The Property of a French Lady.
MAI TRUNG THU (Vietnam 1906-Paris 1980)

A young lady by the window

細節
MAI TRUNG THU (Vietnam 1906-Paris 1980)
A young lady by the window
signed and dated "MAI THU, 1942" and stamped with the artist's seal (lower left)
gouache and ink on silk
18 x 11 in. (45 x 29 cm.)
This painting was executed for an exhibition organised by Romanet Gallery, Algiers, during World War II.

拍品專文

Since the commencement of the Ecole des Beaux Arts, both teachers and students of Vietnamese painting took great care and many pains to steer its development away from a Westernising superficiality, which in their opinion would only bring Vietnamese art to a dead-end with no character of its own. Great emphasis was therefore placed on non-Western media like silk and lacquer which both teachers and students felt best embodied the Oriental essence of Vietnamese culture, better than the Western medium of oil on canvas.

Almost all the students of the early graduating classes like Le Pho, Mai Trung Thu, Nguyen Tuong Lan, Le Thi Luu, Tran Van Can and Luong Xuan Nhi were fond of silk painting, but also worked in oil.
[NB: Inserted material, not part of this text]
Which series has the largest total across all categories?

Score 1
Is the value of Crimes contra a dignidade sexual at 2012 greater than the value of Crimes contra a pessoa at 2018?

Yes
They achieved one thing as a result: their experience in oil painting enhanced their level in silk painting. It is not unusual to find the fusion of the minute, refine lines of Oriental, notably Chinese painting with a Western composition in these paintings. Inspite of the preference for subjects imbued with an Oriental flavour, like a delicate young girl near willow trees or the playing of the zither by a Vietnamese beauty, the detailings and the perspective of the works were definitely Western influenced.
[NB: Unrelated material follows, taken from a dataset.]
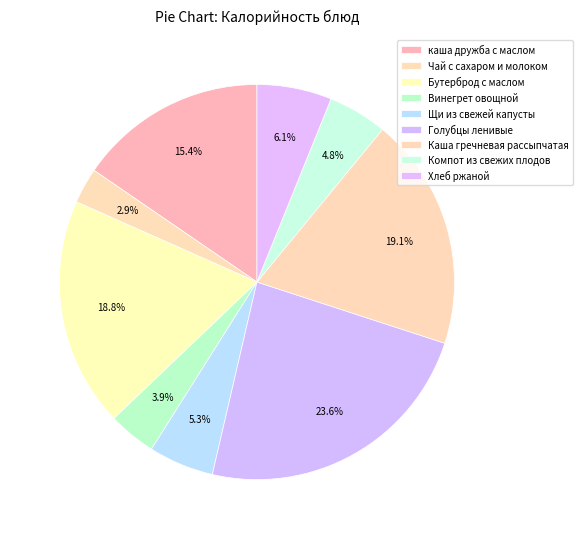

To the nearest percent, what percentage of the pie is Голубцы ленивые?

24%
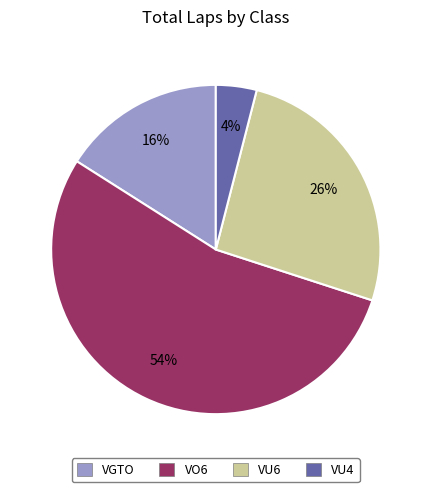

Is there any slice that represents more than half of the pie?

Yes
Under the influence of poetry and literature which are integral parts of Chinese paintings, Mai Trung Thu loved to paint women with sad dreamy eyes, against a simplistic background, thus creating an atmosphere of romance and melancholy. The present lot is an extremely rare and representational piece of the artist. Settling in Paris just like his classmates Vu Cao Dam and Le Pho, Mai Trung Thu was however, relatively less productive than they, thus rendering his works a greater rarity.